Le géant General Electric va implanter son siège mondial pour les énergies marines renouvelables à Nantes. Alstom Renewable Power, désormais propriété du groupe américain, y possède déjà un centre de R&D dédié à la question.

Lors de l'épique bataille pour la prise de contrôle d'Alstom, General Electric s'était engagé à implanter, en France, le siège mondial de ses énergies marines renouvelables. Selon nos confrères du quotidien Presse-Océan, cette promesse sera tenue : c'est près de Nantes que l'industriel a choisi d'installer ce bâtiment.
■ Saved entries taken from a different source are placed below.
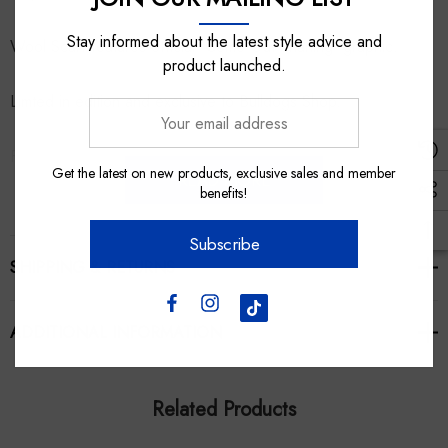
Stay informed about the latest style advice and
Wool Scarf features official 'Come Out Snarling' graphic.
product launched.
Limted in edition and exclusive to Bulldogs Shop.
Your
email
Fabric: 100% Australian Merino Wool.
address
Get the latest on new products, exclusive sales and member
READ MORE
benefits!
Made in Melbourne!
Subscribe
SHIPPING & RETURNS
ADDITIONAL INFORMATION
Related Products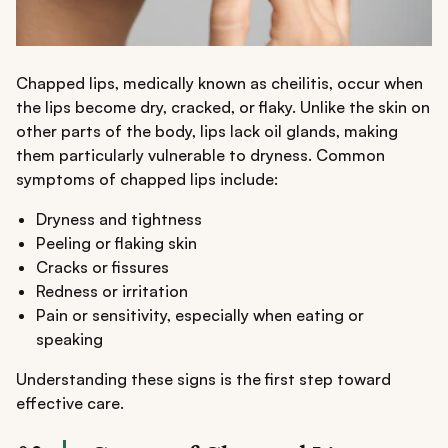
Chapped lips, medically known as cheilitis, occur when
the lips become dry, cracked, or flaky. Unlike the skin on
other parts of the body, lips lack oil glands, making
them particularly vulnerable to dryness. Common
symptoms of chapped lips include:
Dryness and tightness
Peeling or flaking skin
Cracks or fissures
Redness or irritation
Pain or sensitivity, especially when eating or
speaking
Understanding these signs is the first step toward
effective care.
Jérôme Pécresse, le président d'Alstom Renewable Power, explique : "Plusieurs facteurs ont joué : un terrain pour notre usine d'assemblage, le marché du premier parc éolien en mer sur le banc de Guérande, la qualité de la main d'œuvre et le biotope de recherche et développement qui existe dans la région".

 

Car Alstom possède déjà un centre de R&D dédié aux énergies marines renouvelables dans l'agglomération nantaise qui compte une centaine d'ingénieurs. Ces derniers déménageront donc dans les futurs locaux du Bouguenais, au sud de Nantes. D'ici à 2017, le siège mondial des EMR de General Electric emploiera 200 personnes sur le campus de l'Institut de Recherche Technologique Jules Vernes, près de l'aéroport Nantes-Atlantique. Christophe Clergeau, le premier vice-président du conseil régional des Pays de la Loire, précise : "Nous travaillons déjà sur le bâtiment, le quatrième techno-campus, après ceux des composites, des océans et 'Smartfactory' (…) Ce technocampus 'Energies des océans' hébergera aussi le centre de supervision des parcs éoliens en mer d'ErDF. Il accueillera au total 400 à 500 personnes en 2017 au plus tard".
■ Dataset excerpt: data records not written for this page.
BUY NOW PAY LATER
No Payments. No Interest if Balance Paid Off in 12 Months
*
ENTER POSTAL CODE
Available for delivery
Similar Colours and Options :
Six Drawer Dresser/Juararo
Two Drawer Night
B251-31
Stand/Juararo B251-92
Des créations d'emploi à la clef

Une satisfaction pour la région qui espère des créations d'emploi. "C'est une belle histoire, une réussite qui illustre le dynamisme et le savoir-faire de la Basse-Loire. En trois-quatre ans, grâce à la bonne volonté de tous les acteurs, on a réussi à faire émerger cette nouvelle filière industrielle. Aujourd'hui, entre les établissements publics et Alstom, DCNS, STX, Bureau Veritas, CEA Tech, il y a environ 300 chercheurs qui travaillent sur les énergies des océans. (…) Dans quelques mois, ils seront un millier. Et les différentes usines vont rapidement embaucher un autre millier de salariés en production, ce qui va créer environ 4.000 emplois indirects chez les sous-traitants et les sociétés de service", se félicite Christophe Clergeau.

 

Outre Nantes-Saint-Nazaire, d'autres villes françaises entendent tirer profit du développement de l'éolien offshore et de l'hydrolien. Areva, par exemple, a choisi Rouen pour implanter son centre de R&D sur l'éolien marin. Lui aussi emploie aujourd'hui une centaine de techniciens.